As you know, we have a Big Green Egg which is supposed to be a master at slow cooking. But I'd only used it for a high-heat grill -- which it is awesome at -- but it seems wrong to not use it for its best purpose. (Another best purpose is supposed to be for pizza but I'm not there yet.)

So on the last day of our Turkey week vacation, we defrosted a pork butt from the chest freezer (and I have no idea where it's from) and I prepared to slow roast it.

I went through several of our grill books and ended up with a recipe from Steven Raichlen with a North Carolina spin, since that is what Josh likes. Of course, I didn't find the recipe soon enough, so with only a couple hours before I planned to start it, I saw that the pork is better if it can marinate overnight. Oopsy.

So I mixed up a generous amount of the rub (I have a big container in a glass jar in the cabinet now) and mixed it all over my pork butt. Now, the recipe I had called for a bone-in pork butt and I had a boneless, so I extra rubbed it all over and then wrapped it in foil to keep it together even though the recipe seemed to call for putting it straight onto the rack. I've watched Mike make pork shoulder plenty of times and he always wraps it. Of course, what I learned is that next time, I'll also do a pan. I didn't this time because I was afraid the smoke would go around it, but that's a silly thought, isn't it?

Josh got the Egg at a nice temperature and I whipped up both the mop and the sauce, both of which called for a whole lot of crushed red pepper. I went a little less on the sauce, which was a not-picturesque brown. But I bet you can picture it in your head.

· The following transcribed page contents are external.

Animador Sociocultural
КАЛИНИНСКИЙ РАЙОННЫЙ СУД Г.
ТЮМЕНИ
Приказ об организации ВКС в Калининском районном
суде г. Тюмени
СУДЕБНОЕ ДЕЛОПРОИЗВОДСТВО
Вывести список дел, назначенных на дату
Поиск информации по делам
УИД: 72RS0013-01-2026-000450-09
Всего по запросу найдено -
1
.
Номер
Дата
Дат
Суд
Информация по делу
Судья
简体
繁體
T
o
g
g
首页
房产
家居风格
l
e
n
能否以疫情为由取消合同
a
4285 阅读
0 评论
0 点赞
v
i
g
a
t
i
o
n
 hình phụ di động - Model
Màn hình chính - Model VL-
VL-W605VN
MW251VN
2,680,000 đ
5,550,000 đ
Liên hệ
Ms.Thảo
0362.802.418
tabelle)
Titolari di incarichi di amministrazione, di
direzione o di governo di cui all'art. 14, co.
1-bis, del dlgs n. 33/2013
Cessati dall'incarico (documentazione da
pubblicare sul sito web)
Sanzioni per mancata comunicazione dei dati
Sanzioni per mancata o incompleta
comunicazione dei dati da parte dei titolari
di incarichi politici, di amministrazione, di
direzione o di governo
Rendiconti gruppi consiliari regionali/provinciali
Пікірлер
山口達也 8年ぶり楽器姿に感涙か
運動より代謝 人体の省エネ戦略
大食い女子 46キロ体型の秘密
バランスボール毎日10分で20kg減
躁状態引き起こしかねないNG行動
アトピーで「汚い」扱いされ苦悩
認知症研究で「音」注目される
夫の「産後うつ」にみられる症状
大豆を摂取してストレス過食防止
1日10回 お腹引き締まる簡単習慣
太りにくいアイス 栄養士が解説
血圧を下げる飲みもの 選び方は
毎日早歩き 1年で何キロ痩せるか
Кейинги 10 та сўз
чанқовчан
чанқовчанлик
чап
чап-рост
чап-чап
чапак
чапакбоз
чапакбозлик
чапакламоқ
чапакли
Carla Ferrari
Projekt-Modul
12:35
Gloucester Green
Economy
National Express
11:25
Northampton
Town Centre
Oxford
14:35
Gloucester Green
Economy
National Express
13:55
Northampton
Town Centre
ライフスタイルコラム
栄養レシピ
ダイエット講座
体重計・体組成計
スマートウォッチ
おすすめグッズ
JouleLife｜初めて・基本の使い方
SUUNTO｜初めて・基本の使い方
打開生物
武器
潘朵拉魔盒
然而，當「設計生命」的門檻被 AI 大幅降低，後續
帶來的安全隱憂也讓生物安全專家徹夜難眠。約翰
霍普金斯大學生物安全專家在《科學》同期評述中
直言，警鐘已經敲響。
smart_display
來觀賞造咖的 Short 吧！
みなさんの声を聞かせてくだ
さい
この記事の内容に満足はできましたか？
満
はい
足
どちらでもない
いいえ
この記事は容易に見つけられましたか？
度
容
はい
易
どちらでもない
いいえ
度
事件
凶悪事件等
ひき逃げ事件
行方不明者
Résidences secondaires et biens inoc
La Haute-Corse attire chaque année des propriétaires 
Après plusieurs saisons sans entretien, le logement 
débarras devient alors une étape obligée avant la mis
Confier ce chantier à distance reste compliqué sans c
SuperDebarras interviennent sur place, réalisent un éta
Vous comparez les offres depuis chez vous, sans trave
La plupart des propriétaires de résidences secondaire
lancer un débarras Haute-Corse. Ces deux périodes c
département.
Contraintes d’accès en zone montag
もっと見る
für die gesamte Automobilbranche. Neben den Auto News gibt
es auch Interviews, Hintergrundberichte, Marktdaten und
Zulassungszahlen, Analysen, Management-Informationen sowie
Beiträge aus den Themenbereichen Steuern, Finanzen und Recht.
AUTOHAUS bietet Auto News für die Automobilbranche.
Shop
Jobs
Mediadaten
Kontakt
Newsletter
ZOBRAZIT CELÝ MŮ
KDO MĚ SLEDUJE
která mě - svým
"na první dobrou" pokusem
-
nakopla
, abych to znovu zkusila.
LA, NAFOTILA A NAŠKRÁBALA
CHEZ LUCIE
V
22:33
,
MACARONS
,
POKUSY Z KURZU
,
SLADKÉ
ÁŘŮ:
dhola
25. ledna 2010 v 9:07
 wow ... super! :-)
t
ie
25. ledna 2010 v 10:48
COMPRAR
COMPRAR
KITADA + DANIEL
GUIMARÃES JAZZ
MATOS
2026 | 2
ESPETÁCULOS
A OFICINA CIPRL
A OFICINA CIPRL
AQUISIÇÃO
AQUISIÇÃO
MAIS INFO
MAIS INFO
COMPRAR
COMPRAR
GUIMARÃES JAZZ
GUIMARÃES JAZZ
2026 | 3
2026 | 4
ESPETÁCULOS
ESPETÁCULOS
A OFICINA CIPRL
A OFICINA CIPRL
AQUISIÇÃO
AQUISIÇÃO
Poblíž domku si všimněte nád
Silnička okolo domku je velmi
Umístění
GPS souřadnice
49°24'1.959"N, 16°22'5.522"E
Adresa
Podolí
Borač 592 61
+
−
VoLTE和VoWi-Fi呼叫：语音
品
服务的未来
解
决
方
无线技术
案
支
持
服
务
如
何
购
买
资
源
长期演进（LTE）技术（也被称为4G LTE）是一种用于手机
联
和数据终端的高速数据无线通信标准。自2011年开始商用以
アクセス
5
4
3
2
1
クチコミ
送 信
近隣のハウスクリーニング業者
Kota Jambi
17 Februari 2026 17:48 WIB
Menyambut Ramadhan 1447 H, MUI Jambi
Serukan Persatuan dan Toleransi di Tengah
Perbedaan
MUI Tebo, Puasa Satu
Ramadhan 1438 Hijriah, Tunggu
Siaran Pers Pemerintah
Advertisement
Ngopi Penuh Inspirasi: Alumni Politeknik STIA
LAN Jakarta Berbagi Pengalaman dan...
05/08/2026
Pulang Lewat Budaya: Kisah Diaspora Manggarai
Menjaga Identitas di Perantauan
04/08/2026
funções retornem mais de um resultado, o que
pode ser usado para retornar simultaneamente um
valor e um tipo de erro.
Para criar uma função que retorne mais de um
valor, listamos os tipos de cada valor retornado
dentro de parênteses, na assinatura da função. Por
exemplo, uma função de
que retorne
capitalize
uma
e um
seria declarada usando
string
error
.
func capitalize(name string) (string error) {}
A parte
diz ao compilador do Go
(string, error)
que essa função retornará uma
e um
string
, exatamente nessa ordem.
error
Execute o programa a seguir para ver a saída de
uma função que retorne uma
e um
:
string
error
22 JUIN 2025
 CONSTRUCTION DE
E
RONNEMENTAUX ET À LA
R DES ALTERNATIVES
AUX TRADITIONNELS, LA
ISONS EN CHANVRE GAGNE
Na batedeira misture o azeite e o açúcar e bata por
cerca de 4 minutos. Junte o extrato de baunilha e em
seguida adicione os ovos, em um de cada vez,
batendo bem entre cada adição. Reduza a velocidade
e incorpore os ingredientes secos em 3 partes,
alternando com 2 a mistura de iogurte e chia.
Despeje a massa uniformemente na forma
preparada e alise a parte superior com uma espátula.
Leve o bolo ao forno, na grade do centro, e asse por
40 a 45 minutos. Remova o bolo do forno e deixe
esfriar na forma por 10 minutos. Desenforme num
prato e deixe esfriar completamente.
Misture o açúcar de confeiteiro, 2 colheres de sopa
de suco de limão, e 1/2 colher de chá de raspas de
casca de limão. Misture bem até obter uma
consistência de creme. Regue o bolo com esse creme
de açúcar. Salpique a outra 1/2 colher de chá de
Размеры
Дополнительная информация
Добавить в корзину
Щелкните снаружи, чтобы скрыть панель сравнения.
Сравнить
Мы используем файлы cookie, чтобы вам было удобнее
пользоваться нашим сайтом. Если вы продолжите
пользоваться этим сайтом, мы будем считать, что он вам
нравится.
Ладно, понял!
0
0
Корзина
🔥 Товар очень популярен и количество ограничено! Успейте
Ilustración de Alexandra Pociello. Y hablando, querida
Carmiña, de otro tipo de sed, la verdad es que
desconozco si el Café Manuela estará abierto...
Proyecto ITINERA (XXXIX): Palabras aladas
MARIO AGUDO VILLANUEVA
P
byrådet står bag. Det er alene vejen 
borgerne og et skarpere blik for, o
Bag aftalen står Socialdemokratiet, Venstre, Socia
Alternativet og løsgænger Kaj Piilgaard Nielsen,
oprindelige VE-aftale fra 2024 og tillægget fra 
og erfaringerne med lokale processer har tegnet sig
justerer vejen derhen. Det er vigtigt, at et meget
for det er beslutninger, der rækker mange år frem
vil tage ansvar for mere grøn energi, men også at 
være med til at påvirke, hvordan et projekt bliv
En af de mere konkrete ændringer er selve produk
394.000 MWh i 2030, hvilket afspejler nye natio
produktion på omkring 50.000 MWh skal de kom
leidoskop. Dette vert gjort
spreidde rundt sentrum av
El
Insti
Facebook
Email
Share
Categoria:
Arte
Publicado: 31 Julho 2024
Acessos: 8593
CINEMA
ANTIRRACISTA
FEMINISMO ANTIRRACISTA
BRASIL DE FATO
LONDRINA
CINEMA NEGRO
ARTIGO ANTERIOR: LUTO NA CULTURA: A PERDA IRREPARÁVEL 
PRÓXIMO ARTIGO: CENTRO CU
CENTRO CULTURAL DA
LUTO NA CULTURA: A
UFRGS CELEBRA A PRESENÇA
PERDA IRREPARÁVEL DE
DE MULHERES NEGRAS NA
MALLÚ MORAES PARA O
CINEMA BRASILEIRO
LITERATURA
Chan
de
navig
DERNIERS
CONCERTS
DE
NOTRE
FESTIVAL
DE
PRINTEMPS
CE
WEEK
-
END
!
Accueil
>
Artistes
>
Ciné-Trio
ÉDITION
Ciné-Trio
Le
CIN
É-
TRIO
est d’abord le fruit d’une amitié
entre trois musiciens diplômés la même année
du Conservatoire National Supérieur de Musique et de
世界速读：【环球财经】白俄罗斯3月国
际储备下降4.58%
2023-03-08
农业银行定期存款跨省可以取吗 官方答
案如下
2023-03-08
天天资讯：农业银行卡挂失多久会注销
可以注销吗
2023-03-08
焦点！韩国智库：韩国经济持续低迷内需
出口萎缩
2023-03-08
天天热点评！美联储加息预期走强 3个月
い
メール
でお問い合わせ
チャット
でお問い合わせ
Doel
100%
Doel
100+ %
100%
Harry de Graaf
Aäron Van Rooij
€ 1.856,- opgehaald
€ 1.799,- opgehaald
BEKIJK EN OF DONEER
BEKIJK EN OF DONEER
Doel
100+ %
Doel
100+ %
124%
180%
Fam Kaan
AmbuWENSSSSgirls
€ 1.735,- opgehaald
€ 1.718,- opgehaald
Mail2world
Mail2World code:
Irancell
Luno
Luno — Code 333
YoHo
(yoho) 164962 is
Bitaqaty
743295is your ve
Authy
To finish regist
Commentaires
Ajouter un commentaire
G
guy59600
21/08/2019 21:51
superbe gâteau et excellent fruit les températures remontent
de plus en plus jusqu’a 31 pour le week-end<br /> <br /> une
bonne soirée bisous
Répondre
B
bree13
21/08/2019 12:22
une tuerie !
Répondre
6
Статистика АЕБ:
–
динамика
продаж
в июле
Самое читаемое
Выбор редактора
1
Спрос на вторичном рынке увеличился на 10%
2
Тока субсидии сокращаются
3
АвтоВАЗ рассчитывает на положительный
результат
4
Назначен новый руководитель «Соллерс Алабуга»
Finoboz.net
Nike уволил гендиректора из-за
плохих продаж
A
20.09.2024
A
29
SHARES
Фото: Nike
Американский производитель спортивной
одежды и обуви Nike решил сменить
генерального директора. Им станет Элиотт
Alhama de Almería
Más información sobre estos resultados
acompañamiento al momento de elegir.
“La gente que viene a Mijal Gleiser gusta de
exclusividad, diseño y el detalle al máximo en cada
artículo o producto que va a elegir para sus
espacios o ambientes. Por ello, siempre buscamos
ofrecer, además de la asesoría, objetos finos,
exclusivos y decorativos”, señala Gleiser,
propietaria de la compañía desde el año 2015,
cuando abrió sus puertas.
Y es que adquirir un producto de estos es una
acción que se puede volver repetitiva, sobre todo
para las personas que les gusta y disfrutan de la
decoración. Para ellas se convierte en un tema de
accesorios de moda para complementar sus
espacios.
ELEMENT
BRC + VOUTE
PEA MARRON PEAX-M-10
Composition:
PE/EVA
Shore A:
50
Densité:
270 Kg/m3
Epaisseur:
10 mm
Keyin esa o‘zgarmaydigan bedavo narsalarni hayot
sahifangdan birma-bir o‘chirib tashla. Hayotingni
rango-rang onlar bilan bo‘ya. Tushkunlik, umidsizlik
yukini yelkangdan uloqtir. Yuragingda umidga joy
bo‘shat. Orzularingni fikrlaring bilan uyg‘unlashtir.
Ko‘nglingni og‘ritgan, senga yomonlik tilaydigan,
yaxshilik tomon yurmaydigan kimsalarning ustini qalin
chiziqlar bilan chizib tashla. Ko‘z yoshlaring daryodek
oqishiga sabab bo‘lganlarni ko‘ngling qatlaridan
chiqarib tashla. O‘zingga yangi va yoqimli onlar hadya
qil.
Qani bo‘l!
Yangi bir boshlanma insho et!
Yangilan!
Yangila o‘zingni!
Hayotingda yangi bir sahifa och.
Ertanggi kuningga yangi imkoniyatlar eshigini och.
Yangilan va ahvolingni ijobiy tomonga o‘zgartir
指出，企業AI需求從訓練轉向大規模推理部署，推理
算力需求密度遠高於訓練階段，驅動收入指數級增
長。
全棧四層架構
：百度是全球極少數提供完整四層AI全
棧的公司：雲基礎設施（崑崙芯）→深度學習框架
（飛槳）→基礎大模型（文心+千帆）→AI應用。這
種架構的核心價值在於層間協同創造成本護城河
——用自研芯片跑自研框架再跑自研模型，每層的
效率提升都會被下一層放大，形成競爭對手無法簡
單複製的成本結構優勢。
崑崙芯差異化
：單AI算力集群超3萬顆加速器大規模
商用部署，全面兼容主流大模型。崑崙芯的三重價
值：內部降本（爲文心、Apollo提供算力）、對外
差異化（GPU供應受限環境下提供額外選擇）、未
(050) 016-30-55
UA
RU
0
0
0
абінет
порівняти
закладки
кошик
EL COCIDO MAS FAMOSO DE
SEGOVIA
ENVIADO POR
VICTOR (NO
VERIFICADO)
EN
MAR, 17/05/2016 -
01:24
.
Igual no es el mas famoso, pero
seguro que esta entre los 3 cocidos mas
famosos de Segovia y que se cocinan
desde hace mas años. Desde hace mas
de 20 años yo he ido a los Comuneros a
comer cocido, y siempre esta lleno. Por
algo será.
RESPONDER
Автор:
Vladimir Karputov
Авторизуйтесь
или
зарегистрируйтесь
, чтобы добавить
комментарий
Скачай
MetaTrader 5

So here is a large amount of mop -- and I didn't even need half of this -- which has lots of things like onion, jalapenos, cider vinegar, crushed red pepper, black pepper.

Every hour, you are supposed to take the meat out, mop it, and put it back. Since my piece of pork was about half what the recipe called for, I checked it every 45 minutes.

When I pulled it out finally, it looked like this. It was super easy to pull apart, though we only really pulled apart what we were going to eat. I was happy that it was pretty easy to reheat and pull.

So here it is shredded. We had buns, but sadly they molded because I put them out and not in the fridge. But the meat with the vinegary sauce was pretty good for a first try. Can't wait to try again, really. But it's a lot of meat that it makes.